A Dakar, et dans toutes les grandes villes du Sénégal, ils font partie du paysage urbain. On les voit sans vraiment y faire attention et sans même les regarder. Écuelle à la main et t-shirts trop grands et déchirés, ces enfants seraient plus de 30 000 à mendier dans les rues de la capitale. De nombreux organismes travaillent au quotidien pour lutter contre ce phénomène, dont l’ONG Village Pilote, ou le Samu Social.
Ils se faufilent entre les voitures, aux feux rouges, dans les embouteillages. Certains n’ont pas cinq ans et la rue les a déjà adopté. Les enfants talibés, laissés par leurs familles entre les mains de maîtres coraniques, apprennent la mendicité et la débrouille. Pour la plupart d’entre eux, la rue les a pris et ne les rendra pas.
L’extrême précarité de nombreuses familles sénégalaises les pousse à confier leurs enfants à un tiers, ne pouvant subvenir à leurs besoins. Souvent à des marabouts, des maîtres coraniques. Les enfants sont alors accueillis dans des daaras, des écoles religieuses dans lesquelles on leur apprend le Coran. Une solution comme une autre pour assurer une bonne éducation à sa descendance, mais souvent, la réalité est bien moins heureuse.
Selon l’UNICEF, ce phénomène de mendicité infantile serait plus visible au Sénégal car le pays est une plaque tournante pour le trafic d’enfants. Des enfants venus de l’intérieur du pays ou d’ailleurs : Guinée Conakry, Guinée Bissau, Mali ou Gambie, sont confiés à des hommes qui les exploitent à des fins économiques.
Des marabouts violents
Les conditions de vie dans les daaras, ces écoles coraniques, sont souvent précaires : les enfants talibés (talibé signifie étudiant, élève) sont entassés, dorment à même le sol, vivent dans l’insalubrité et parcourent parfois plusieurs kilomètres par jour pour mendier.
« Certains marabouts ne supportent pas que leurs élèves reviennent
bredouille et sont violents envers eux. Ils n’ont d’autre solution que de s’enfuir dans la rue, et la plupart du temps, ils y restent »,
constate Cherif Ndiaye, Directeur adjoint de Village Pilote.
Yélimane Fall, un artiste sénégalais qui intervient aux côtés de l’ONG franco-sénégalaise Village Pilote, confie que de nombreux daaras accueillent beaucoup plus d’enfants que leur capacité maximale, dans l’unique but de tirer profit de cette activité.
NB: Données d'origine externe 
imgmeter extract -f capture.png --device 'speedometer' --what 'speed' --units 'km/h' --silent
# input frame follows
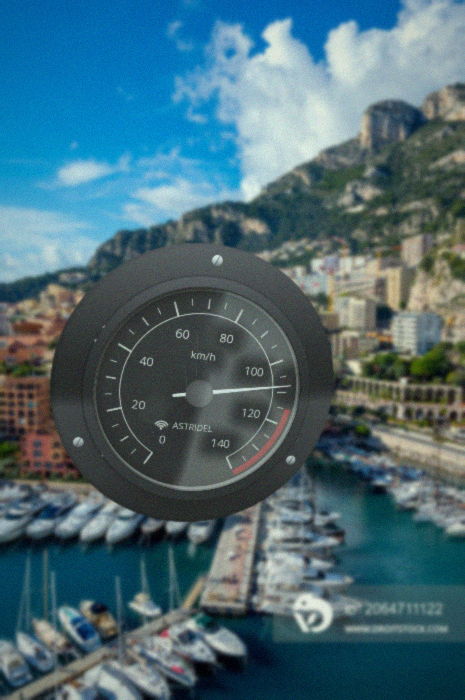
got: 107.5 km/h
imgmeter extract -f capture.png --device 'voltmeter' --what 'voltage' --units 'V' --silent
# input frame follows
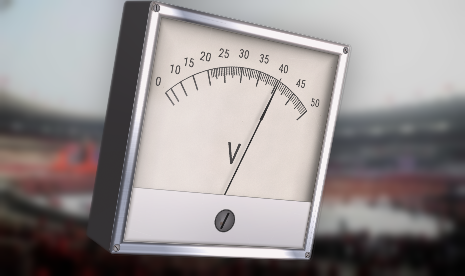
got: 40 V
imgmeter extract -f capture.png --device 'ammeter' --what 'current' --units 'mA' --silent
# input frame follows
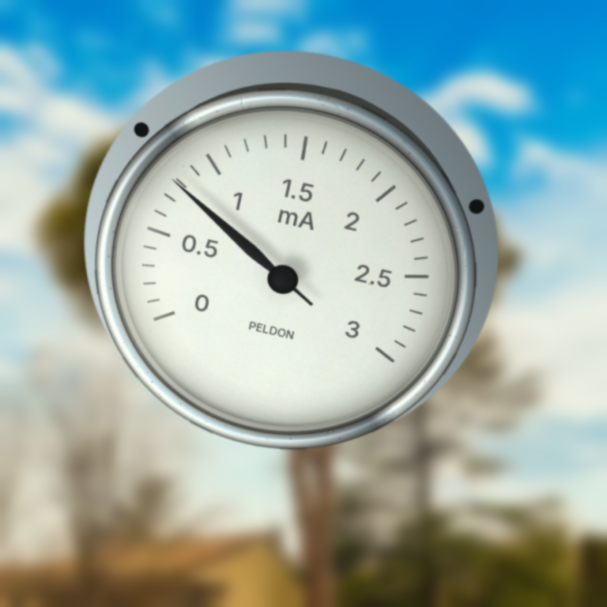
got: 0.8 mA
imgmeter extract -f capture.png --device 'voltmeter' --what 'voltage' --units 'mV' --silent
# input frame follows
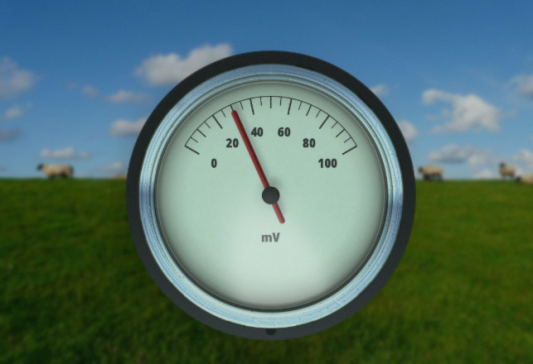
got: 30 mV
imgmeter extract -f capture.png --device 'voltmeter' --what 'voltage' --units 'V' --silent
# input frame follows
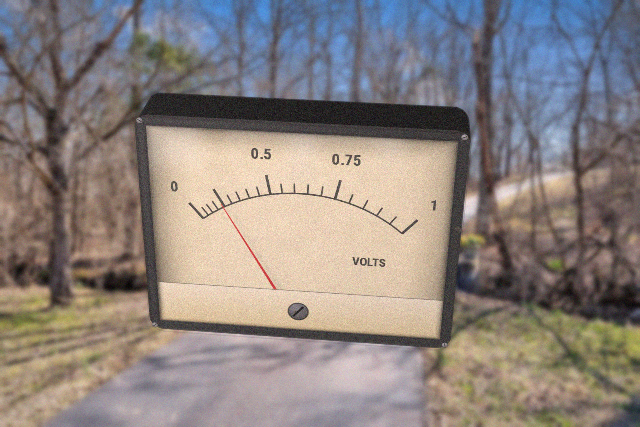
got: 0.25 V
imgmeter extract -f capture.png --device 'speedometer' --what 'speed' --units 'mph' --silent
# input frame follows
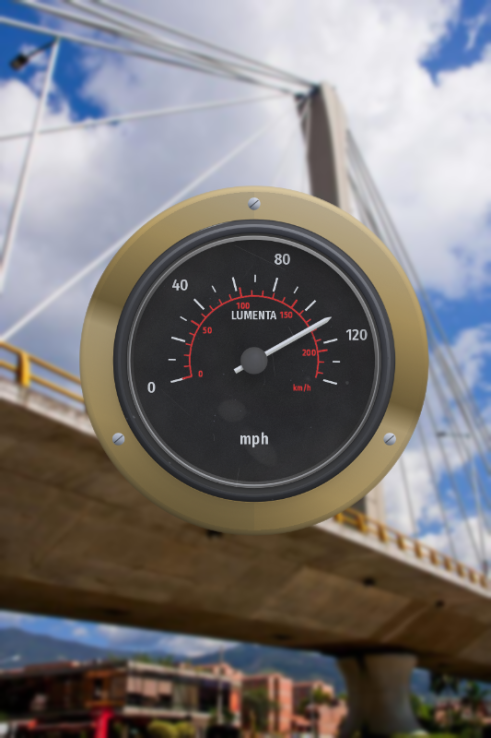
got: 110 mph
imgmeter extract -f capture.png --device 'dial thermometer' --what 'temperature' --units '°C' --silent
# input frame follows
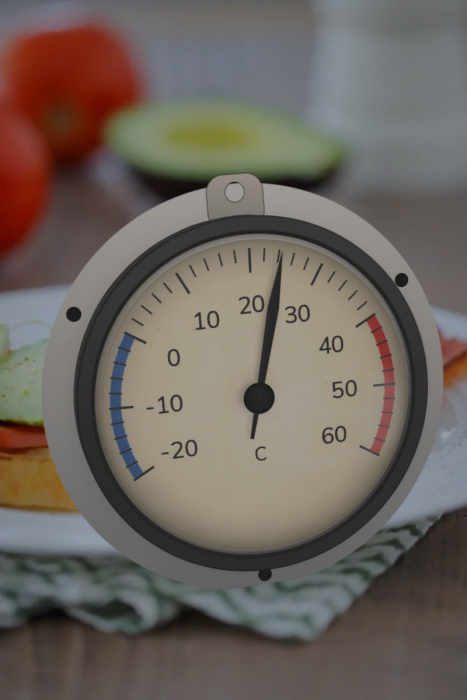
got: 24 °C
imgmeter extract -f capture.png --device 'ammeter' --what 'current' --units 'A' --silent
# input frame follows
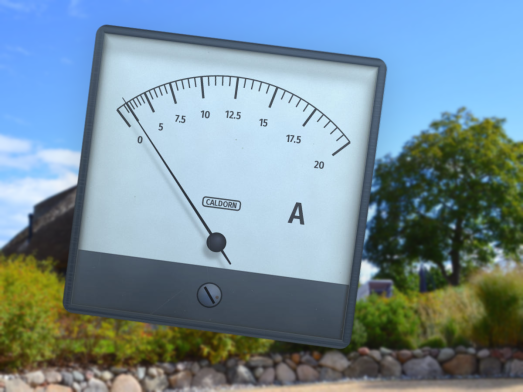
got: 2.5 A
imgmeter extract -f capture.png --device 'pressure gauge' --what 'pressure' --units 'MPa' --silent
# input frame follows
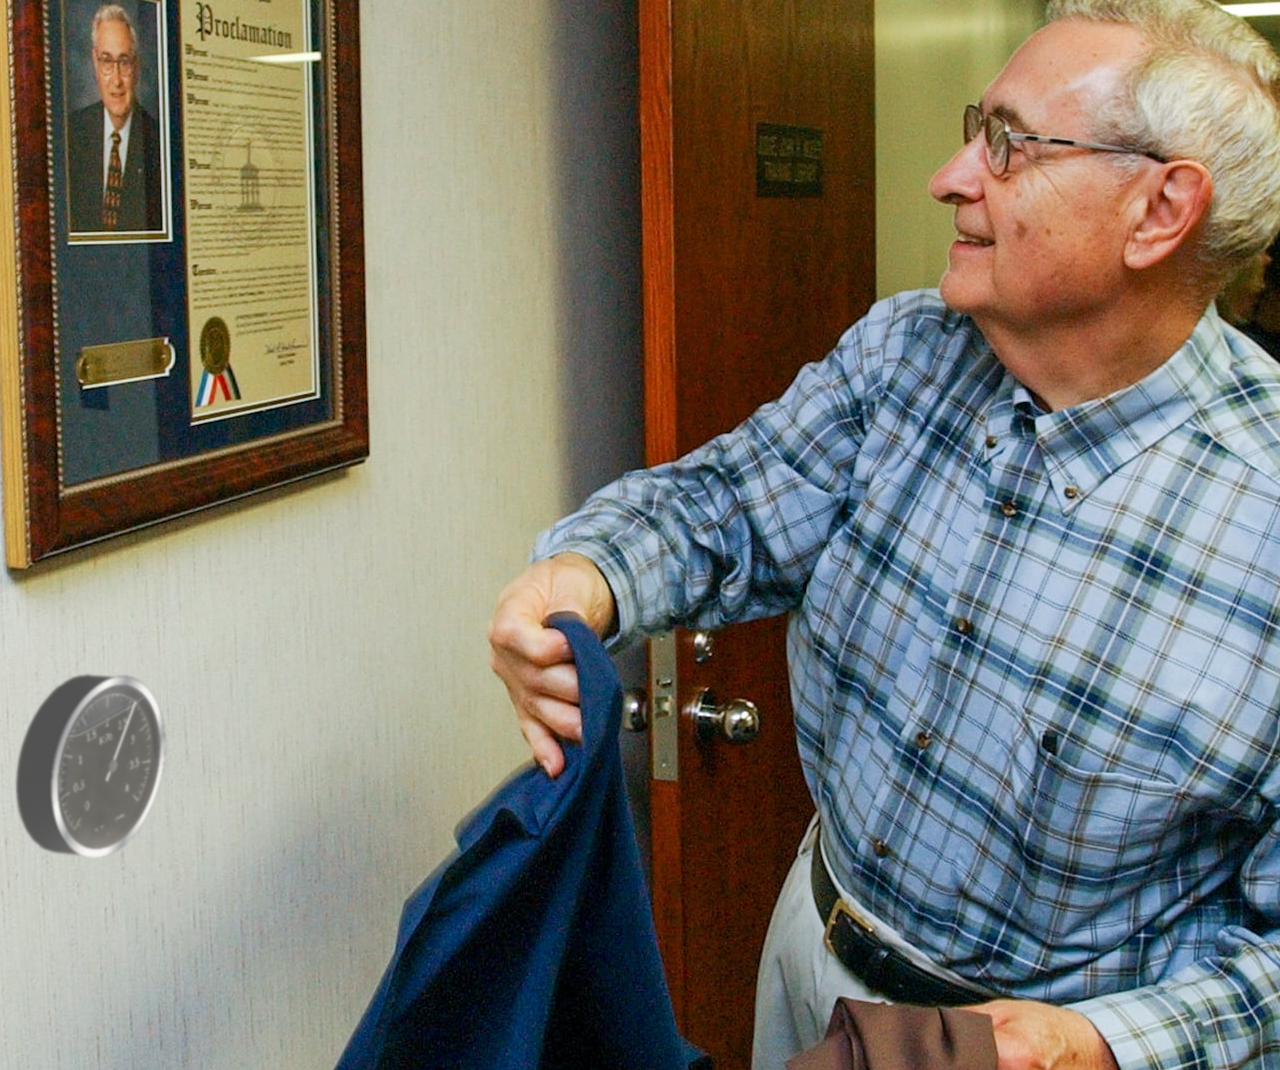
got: 2.5 MPa
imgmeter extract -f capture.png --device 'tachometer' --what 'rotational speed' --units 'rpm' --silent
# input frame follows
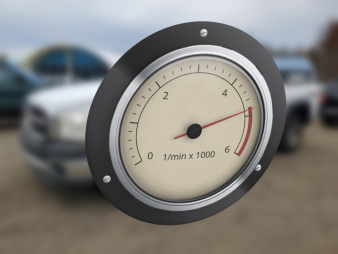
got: 4800 rpm
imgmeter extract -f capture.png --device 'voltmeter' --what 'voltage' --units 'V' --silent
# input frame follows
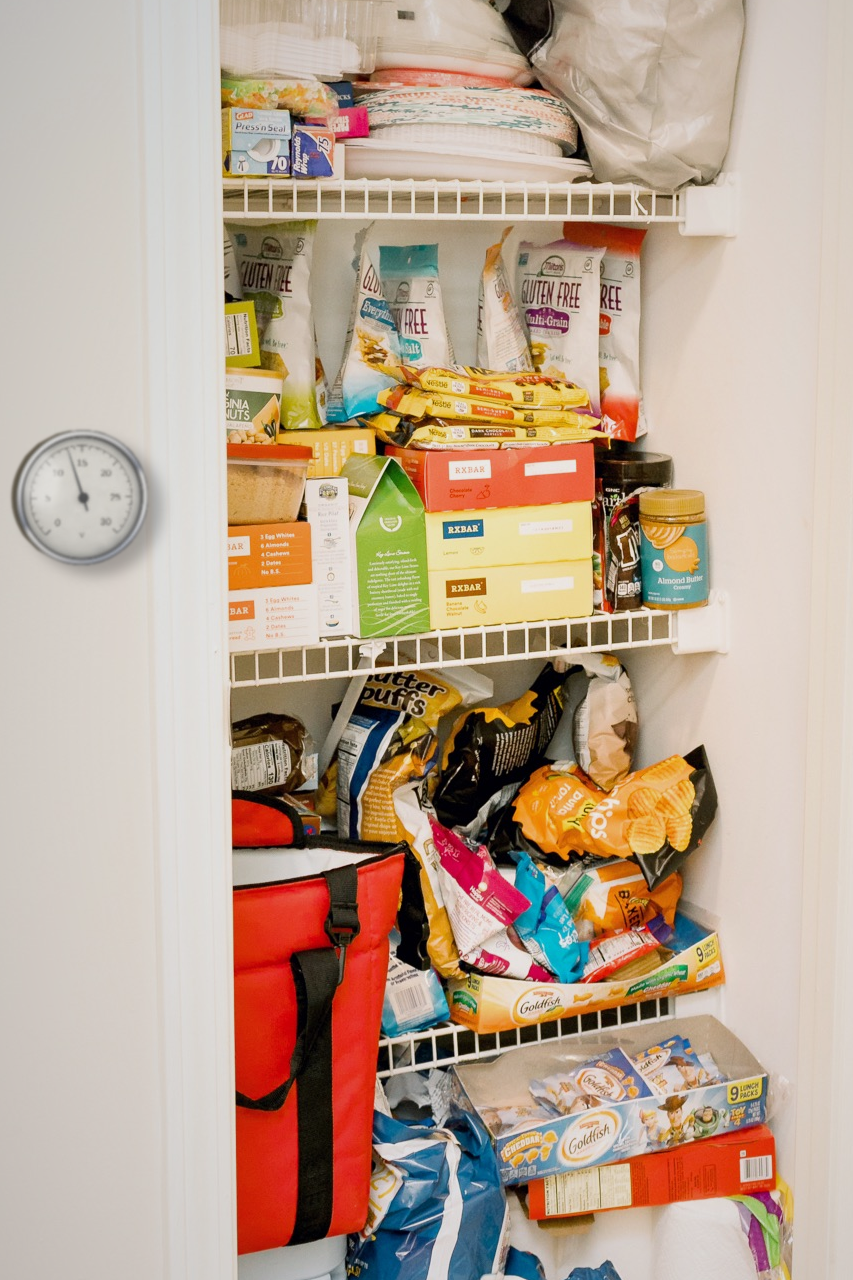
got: 13 V
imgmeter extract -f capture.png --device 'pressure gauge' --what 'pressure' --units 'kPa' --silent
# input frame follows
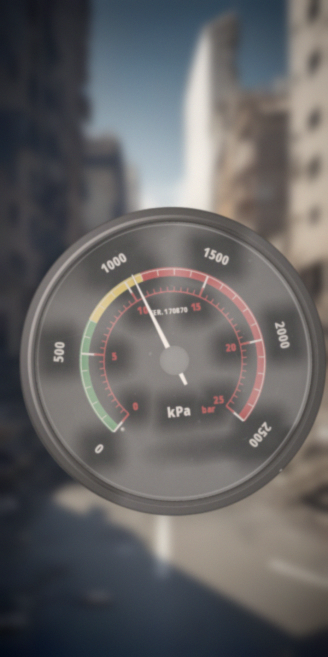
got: 1050 kPa
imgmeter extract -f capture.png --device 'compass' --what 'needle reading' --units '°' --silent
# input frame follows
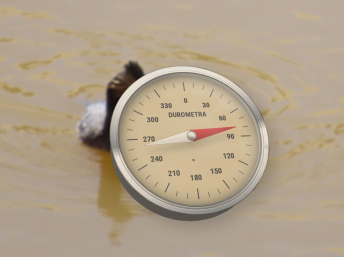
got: 80 °
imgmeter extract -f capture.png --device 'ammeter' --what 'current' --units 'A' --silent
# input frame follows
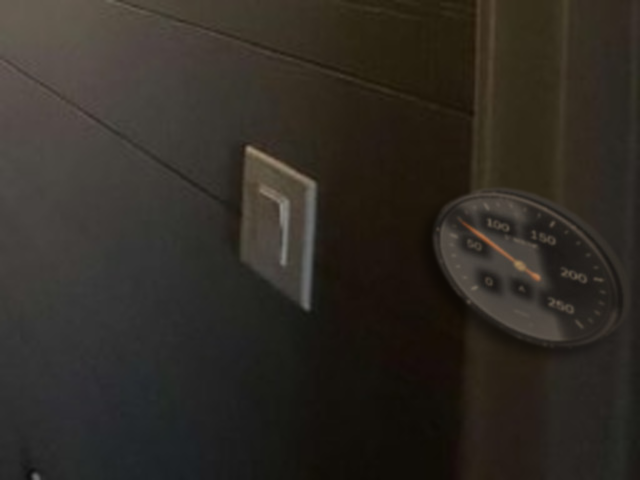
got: 70 A
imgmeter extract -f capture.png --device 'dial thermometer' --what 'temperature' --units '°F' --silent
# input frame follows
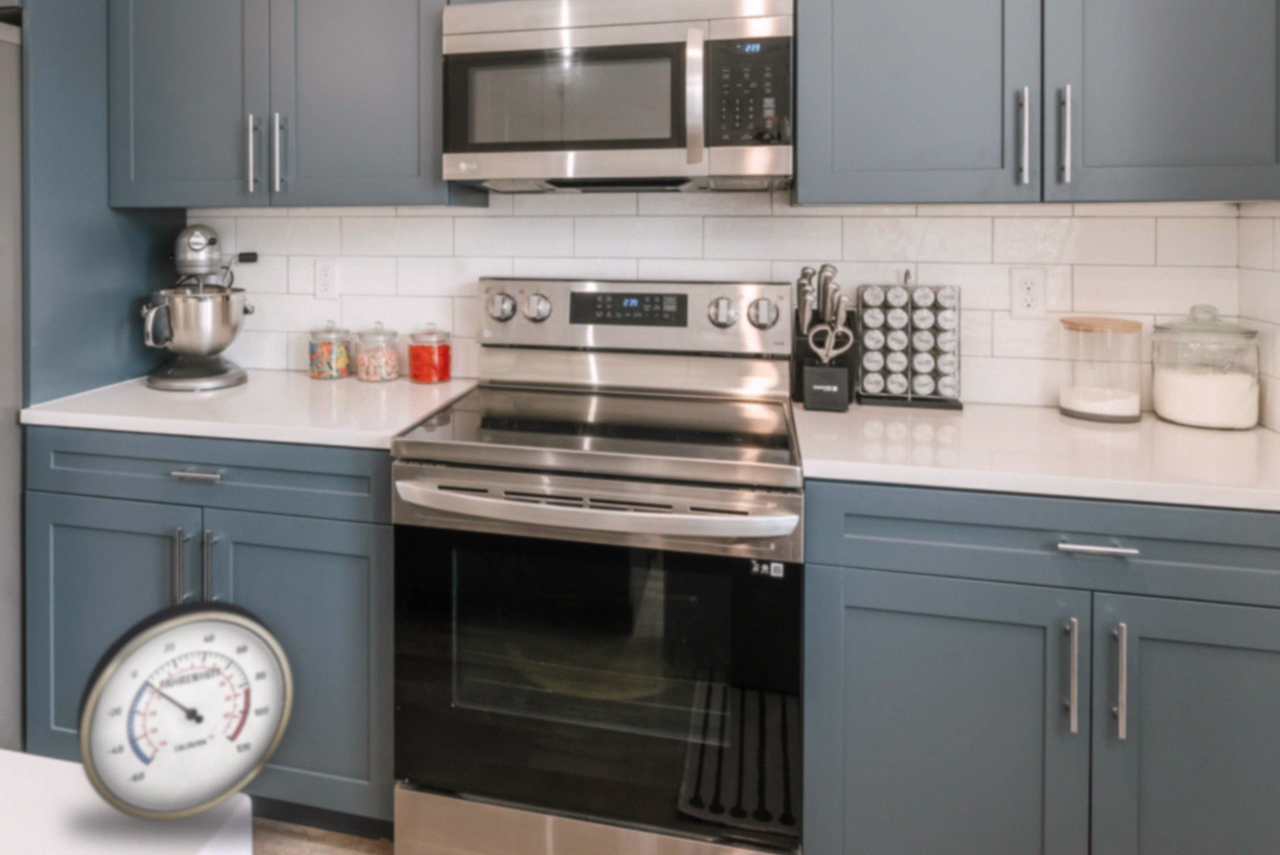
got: 0 °F
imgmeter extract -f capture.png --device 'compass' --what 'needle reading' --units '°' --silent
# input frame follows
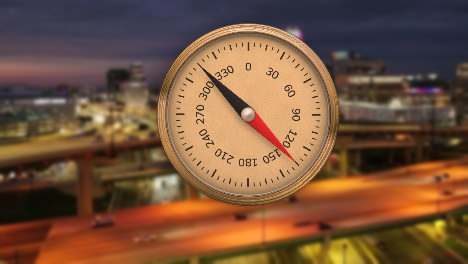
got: 135 °
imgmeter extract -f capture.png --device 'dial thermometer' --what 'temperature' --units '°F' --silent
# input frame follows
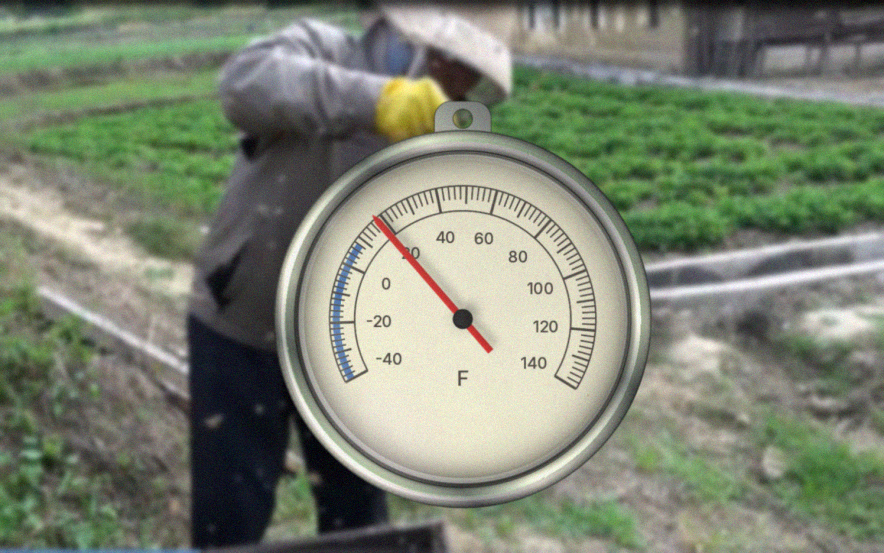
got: 18 °F
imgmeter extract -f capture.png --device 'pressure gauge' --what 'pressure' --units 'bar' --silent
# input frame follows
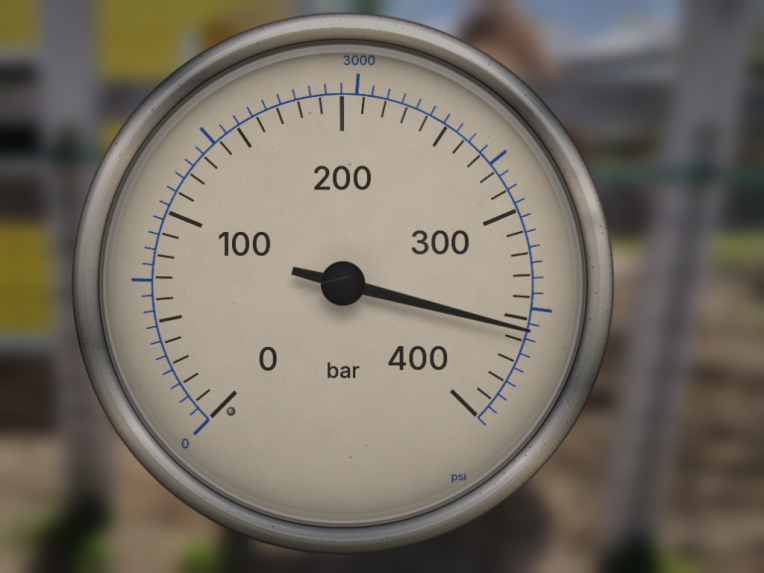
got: 355 bar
Au Sénégal, Village Pilote redonne le sourire aux enfants oubliés
C’est donc face à constat que l’ONG Village Pilote a décidé d’agir afin de lutter contre ce phénomène de mendicité. Leur mission : informer et sensibiliser les acteurs intervenants sur cette problématique comme le gouvernement, les marabouts, les familles et les enfants, et favoriser la réinsertion sociale et professionnelle de ces enfants à travers un programme complet. Un centre d’accueil d’urgence a été mis en place à Pikine, en banlieue de Dakar, duquel partent des équipes mobiles qui ont pour but de créer un lien avec les enfants des rues. Ceux qui souhaitent sortir de la rue sont accueillis dans le centre du Lac Rose, à une heure de Dakar, où on leur apprend petit à petit à vivre en société, avec des règles, des droits et des devoirs.
Le chemin est souvent long pour ces enfants qui ont perdu tout repère après des mois, parfois des années dans la rue, sans soutient familial et affectif, et ayant subi de nombreuses violences physiques et psychologiques. Des enfants de 3 à 25 ans sont accueillis au sein de ce centre. Les plus petits ont des cours d’alphabétisation, tandis que les plus grands sont insérés dans des formations professionnelles où ils apprennent un métier : menuiserie, peinture, électricité, plomberie ou encore cuisine….
« 1 enfant sur deux en moyenne retourne dans la rue », nous confie un animateur de Village Pilote. Trop de contraintes, une difficulté d’adaptation à une vie en société, il est souvent difficile pour ces enfants de se réintégrer rapidement. Mais l’ONG continue d’arrache-pied son travail, se battant chaque jour pour leur venir en aide. Et le résultat est souvent concluant, puisque des retours en famille sont organisés chaque année afin de permettre aux enfants de rejoindre leurs proches dans leurs villages d’origine. Et ces quelques moments de bonheur valent bien tous les efforts du monde.